A Anthropic também está alertando privadamente autoridades governamentais sobre o potencial de ataques cibernéticos em larga escala possibilitados pelo Mythos, segundo a Axios.
Mas o próximo modelo de cada laboratório apresentará ameaças de cibersegurança cada vez mais graves, disse Kramer à CNN.
"Depois do Mythos vem o próximo modelo da OpenAI, e o próximo Google Gemini, e alguns meses depois deles estão os modelos chineses de código aberto", disse ele.
A IA está tornando possível explorar vulnerabilidades quase imediatamente após descobri-las, disse Evan Peña, diretor de segurança ofensiva da empresa de cibersegurança Armadin.
Mas ainda existem limites para o que os modelos podem fazer, segundo Peña.
Modelos avançados de IA são bons para pesquisar vulnerabilidades de software e desenvolver código para explorá-las
Mas eles não possuem o contexto que um hacker humano teria sobre quais são as informações mais valiosas de uma organização para roubar, disse Peña.
Sempre haverá espaço para humanos em um ataque cibernético usando IA, disse Joe Lin, cofundador e CEO da Twenty, uma empresa que vende capacidades cibernéticas ofensivas para o governo dos EUA.
"Devemos garantir que estamos construindo sistemas de armas onde os humanos permaneçam firmemente no controle das decisões e resultados, porque enquanto a máquina lida com a execução, o humano deve sempre ser responsável pelas consequências", ele disse.
Ataques cibernéticos com IA em ascensão
Um exemplo de como a IA tornou hackers relativamente pouco qualificados mais perigosos ocorreu em janeiro, quando um criminoso cibernético de língua russa usou várias ferramentas de IA para hackear mais de 600 dispositivos que executavam um software de firewall popular em mais de 55 países, de acordo com a equipe de pesquisa de segurança da Amazon Web Services.
O hacker usou serviços de IA generativa para "implementar e escalar técnicas de ataque bem conhecidas em todas as fases de suas operações, apesar de suas capacidades técnicas limitadas", disse a AWS.
O hacker usou o modelo Claude da Anthropic, bem como o DeepSeek de fabricação chinesa no ataque, de acordo com Eyal Sela, diretor de inteligência de ameaças da Gambit Security. Em determinado momento, o hacker pediu ao Claude em russo para criar um painel web para gerenciar centenas de alvos dos hackers, de acordo com registros de chat que o hacker teve com modelos de IA que Sela compartilhou com a CNN.
A IA dá aos hackers de diferentes habilidades "superpoderes" ao simplificar o conhecimento técnico necessário para explorar sistemas, segundo Sela.
Em fevereiro, um hacker usou o Claude em uma série de ataques contra agências governamentais mexicanas, roubando informações sensíveis de impostos e eleitores, reportou a Bloomberg.
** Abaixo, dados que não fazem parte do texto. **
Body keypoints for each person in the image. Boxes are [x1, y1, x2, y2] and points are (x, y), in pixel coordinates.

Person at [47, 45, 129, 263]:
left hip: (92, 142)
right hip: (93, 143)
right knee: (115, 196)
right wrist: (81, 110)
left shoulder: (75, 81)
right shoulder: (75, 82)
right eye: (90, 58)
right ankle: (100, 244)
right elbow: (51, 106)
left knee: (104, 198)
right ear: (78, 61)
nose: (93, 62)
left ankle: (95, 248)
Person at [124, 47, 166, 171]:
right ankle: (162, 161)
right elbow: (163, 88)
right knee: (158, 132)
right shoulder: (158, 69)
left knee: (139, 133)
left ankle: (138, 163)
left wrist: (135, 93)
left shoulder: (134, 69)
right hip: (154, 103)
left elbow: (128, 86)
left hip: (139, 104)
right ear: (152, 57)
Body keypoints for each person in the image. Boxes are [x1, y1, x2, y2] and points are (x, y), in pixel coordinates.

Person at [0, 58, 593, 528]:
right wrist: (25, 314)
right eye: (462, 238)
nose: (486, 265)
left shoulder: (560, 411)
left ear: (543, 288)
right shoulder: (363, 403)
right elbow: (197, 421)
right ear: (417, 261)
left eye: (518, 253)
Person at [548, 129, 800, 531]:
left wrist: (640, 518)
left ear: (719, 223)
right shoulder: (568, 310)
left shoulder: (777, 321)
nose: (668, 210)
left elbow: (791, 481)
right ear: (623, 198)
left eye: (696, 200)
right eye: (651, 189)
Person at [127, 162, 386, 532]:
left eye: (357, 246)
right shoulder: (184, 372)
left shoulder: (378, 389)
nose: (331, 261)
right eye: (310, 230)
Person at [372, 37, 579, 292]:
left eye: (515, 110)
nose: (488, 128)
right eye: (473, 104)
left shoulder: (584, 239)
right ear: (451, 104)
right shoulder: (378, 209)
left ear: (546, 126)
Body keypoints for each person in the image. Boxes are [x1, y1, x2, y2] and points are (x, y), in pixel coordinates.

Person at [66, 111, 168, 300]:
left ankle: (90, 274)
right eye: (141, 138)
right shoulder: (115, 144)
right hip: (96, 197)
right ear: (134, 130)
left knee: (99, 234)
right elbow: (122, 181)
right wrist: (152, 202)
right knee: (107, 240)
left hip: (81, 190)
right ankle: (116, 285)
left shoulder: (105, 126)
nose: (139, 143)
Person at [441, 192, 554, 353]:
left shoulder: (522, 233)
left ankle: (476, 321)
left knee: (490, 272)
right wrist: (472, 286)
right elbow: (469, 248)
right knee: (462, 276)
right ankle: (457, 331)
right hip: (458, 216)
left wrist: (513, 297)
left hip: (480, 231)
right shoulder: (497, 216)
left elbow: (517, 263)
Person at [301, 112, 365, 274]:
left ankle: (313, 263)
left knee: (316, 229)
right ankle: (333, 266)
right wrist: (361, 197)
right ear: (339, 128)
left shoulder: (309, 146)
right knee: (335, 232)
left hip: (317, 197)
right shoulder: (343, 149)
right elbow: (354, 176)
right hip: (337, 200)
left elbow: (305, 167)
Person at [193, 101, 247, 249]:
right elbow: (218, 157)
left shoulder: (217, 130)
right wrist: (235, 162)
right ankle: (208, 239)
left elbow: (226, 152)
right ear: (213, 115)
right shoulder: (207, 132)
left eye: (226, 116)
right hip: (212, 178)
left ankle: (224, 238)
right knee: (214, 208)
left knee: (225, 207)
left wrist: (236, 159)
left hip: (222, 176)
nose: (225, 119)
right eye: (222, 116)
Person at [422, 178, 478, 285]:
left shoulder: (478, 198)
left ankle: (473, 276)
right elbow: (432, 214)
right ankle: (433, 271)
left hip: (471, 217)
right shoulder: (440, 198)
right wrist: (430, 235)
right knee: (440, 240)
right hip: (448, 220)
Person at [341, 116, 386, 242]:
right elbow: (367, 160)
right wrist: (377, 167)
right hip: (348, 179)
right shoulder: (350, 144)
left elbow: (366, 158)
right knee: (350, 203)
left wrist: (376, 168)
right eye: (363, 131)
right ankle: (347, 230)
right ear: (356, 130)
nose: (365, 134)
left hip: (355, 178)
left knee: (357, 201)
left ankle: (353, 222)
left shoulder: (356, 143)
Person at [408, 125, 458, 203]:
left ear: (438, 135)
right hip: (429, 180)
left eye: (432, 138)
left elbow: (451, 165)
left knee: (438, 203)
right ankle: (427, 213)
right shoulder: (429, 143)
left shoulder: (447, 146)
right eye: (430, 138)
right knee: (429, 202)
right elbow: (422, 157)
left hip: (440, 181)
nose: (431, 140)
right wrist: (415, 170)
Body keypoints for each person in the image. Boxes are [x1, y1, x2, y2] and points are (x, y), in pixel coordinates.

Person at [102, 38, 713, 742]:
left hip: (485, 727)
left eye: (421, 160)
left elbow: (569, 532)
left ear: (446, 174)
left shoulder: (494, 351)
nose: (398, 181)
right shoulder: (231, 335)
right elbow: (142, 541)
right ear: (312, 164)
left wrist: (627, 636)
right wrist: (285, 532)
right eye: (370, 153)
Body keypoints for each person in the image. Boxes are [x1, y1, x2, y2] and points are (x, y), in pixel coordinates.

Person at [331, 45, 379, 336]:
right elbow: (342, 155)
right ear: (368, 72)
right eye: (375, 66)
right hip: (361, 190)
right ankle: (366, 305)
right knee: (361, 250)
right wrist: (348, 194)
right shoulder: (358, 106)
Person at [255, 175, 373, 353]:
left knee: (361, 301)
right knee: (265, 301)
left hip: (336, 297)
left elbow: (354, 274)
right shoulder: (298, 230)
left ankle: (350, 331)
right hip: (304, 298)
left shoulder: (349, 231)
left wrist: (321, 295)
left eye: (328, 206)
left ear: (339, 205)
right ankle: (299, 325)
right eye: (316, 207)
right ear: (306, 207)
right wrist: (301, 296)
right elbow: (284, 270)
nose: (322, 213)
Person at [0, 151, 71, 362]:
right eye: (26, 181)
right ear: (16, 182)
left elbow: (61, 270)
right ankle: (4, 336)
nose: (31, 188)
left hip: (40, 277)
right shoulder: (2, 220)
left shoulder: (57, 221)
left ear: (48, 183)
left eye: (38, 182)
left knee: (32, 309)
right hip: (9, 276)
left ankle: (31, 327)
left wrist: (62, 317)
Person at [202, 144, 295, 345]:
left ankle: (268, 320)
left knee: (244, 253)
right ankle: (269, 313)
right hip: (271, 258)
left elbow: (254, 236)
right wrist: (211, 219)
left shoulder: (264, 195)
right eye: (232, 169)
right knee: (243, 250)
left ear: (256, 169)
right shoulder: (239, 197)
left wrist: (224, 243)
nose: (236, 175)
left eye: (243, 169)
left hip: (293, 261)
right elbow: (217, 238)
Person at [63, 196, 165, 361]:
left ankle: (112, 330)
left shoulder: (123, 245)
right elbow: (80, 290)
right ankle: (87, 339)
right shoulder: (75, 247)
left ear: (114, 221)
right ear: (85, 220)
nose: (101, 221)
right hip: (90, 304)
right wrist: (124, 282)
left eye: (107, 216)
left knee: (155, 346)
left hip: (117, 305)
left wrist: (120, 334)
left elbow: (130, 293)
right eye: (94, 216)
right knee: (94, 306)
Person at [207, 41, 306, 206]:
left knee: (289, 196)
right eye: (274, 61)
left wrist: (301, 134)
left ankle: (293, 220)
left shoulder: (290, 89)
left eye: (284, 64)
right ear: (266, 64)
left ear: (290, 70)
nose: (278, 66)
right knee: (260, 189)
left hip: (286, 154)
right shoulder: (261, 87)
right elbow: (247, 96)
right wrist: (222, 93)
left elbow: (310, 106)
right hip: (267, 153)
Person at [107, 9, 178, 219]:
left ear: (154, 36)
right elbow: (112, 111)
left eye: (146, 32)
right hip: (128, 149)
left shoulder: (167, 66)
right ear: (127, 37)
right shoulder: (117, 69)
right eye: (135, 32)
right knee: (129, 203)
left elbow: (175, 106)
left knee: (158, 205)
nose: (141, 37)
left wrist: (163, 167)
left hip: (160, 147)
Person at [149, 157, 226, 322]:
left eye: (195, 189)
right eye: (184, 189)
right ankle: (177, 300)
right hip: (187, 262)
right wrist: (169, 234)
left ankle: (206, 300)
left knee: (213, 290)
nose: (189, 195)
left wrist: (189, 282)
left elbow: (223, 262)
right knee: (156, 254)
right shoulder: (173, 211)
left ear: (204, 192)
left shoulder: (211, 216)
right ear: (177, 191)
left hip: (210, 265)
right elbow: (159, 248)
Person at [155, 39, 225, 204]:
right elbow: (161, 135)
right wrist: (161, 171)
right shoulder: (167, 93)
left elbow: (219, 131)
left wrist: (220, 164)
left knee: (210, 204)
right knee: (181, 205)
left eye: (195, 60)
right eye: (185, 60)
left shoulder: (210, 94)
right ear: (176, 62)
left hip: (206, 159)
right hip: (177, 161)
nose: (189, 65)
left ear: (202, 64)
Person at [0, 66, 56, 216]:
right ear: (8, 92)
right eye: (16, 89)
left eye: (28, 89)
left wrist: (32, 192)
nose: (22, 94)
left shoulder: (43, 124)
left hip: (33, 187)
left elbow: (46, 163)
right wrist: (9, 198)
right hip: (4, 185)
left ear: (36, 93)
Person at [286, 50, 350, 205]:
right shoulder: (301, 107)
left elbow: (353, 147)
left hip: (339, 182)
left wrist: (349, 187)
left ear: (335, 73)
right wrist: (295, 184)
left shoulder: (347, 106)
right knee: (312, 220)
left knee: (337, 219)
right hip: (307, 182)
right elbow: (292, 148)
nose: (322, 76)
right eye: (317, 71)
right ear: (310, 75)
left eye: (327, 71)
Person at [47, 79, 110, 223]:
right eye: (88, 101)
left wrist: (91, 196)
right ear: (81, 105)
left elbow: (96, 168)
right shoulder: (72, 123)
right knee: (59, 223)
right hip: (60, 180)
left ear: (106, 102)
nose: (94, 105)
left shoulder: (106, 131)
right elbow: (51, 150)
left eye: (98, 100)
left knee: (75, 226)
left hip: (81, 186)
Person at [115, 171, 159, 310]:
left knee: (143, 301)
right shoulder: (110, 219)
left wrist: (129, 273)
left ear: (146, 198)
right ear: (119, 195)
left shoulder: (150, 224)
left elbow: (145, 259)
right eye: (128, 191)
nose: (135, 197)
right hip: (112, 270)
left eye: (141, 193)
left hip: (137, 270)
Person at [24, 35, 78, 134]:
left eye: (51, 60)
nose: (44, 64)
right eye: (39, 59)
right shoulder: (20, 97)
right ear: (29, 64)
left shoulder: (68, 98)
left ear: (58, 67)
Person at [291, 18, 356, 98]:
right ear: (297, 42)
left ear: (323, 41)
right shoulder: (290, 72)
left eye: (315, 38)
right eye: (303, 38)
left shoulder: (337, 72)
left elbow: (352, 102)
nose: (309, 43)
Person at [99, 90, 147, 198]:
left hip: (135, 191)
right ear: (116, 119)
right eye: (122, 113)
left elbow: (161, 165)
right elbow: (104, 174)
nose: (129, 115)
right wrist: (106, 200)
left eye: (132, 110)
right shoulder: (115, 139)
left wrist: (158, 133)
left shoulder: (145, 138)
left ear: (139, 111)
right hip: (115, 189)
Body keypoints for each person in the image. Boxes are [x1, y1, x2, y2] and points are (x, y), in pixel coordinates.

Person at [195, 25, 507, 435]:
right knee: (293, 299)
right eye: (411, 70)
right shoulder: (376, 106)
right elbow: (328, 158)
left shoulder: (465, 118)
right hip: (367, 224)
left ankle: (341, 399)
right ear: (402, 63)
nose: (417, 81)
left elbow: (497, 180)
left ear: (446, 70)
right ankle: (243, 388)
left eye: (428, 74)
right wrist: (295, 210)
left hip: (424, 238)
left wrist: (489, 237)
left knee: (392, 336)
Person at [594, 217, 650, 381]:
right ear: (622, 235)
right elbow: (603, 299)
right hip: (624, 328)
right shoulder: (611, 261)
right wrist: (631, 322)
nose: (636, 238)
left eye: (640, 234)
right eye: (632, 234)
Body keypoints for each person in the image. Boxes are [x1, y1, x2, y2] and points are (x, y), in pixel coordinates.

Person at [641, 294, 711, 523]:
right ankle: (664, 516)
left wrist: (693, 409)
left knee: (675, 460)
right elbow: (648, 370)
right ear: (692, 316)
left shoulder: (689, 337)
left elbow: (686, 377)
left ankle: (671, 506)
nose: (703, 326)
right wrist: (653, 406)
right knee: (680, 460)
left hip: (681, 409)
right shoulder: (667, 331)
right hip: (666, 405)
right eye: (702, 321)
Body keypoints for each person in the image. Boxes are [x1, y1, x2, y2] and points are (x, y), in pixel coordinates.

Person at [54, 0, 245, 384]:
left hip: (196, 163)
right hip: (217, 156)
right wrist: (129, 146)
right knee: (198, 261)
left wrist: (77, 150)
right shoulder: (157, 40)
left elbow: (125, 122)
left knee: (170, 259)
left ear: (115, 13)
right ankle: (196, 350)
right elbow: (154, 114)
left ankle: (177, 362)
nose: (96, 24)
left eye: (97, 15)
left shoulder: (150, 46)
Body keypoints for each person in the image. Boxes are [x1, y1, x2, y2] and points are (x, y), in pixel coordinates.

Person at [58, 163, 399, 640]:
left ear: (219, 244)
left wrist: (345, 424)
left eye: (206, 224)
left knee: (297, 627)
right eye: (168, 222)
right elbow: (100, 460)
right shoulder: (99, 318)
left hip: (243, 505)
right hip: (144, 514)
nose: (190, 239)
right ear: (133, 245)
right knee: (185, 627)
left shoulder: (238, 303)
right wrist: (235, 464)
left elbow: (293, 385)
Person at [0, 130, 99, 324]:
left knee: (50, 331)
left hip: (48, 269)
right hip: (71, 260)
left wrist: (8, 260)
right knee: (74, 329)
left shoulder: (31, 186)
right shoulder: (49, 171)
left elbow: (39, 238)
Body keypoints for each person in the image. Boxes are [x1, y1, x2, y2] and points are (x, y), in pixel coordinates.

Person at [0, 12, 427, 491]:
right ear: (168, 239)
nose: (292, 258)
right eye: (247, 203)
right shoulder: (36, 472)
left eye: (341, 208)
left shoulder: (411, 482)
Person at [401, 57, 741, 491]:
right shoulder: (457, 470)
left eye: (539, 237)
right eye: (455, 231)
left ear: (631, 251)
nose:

A China e outros adversários dos EUA estão "caçando qualquer vantagem para melhorar o desempenho de sua IA nacional", disse Joe Lin, cofundador e CEO da Twenty, uma empresa que vende capacidades cibernéticas ofensivas para o governo dos EUA.
Isso significa potencialmente explorar quaisquer vazamentos de modelos de IA dos EUA para tentar "superalimentar seus próprios sistemas de armas cibernéticas", ele disse.
Os avanços da IA em cibersegurança são uma faca de dois gumes: os atacantes podem usar modelos e agentes de IA para aumentar suas habilidades, enquanto essas mesmas capacidades permitem monitoramento contínuo, identificação mais rápida de ameaças e correção automatizada em uma escala que nenhuma equipe humana poderia igualar.
Mas os atacantes só precisam encontrar uma maneira de entrar, enquanto os defensores têm que cobrir todas as superfícies
Kramer descreveu isso como construir um "exército de mocinhos" para "lutar contra o exército de bandidos" apenas para manter a linha.
"Você precisa correr o mais rápido que puder para permanecer no mesmo lugar", ele disse.